TASK STATEMENT: From the data below, return all lines holding the string "your".

RECORD EXTRACTS:

.....

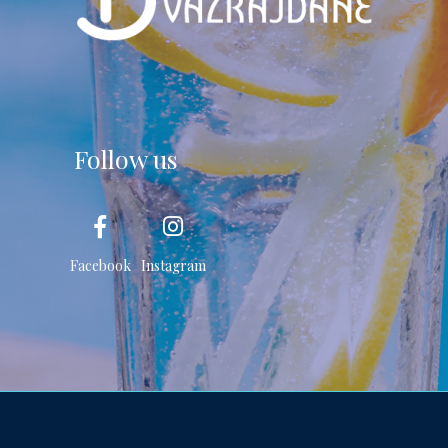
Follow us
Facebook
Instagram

.....

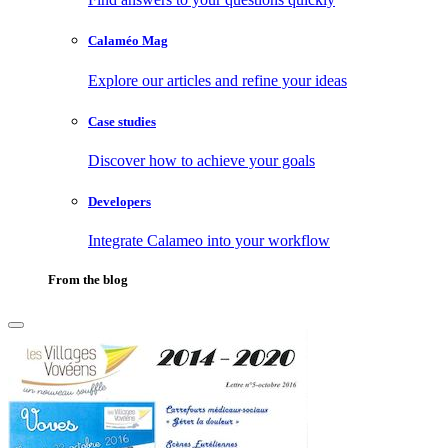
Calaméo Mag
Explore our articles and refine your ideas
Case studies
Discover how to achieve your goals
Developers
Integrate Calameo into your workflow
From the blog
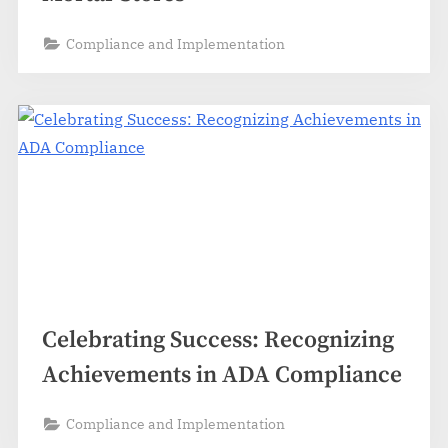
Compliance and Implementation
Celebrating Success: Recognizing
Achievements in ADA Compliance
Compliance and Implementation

.....

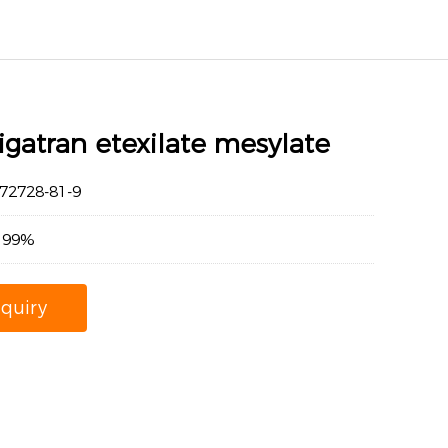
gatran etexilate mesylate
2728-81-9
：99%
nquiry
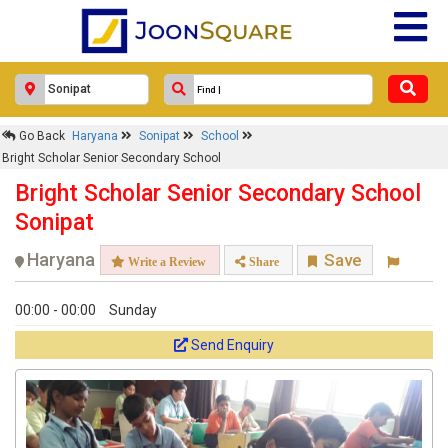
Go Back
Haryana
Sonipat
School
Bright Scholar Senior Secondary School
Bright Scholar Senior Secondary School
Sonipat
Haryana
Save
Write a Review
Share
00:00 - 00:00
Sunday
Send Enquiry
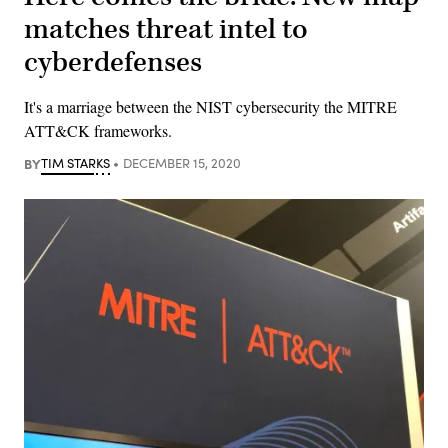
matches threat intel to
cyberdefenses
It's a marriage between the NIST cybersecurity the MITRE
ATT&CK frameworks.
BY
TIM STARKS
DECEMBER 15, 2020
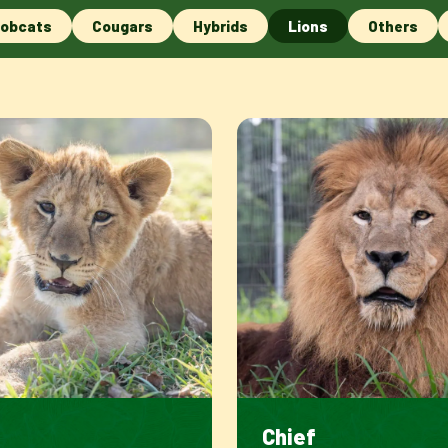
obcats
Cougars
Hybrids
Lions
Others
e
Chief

.....

REPLY TO THE TASK:
Explore our articles and refine your ideas
Discover how to achieve your goals
Integrate Calameo into your workflow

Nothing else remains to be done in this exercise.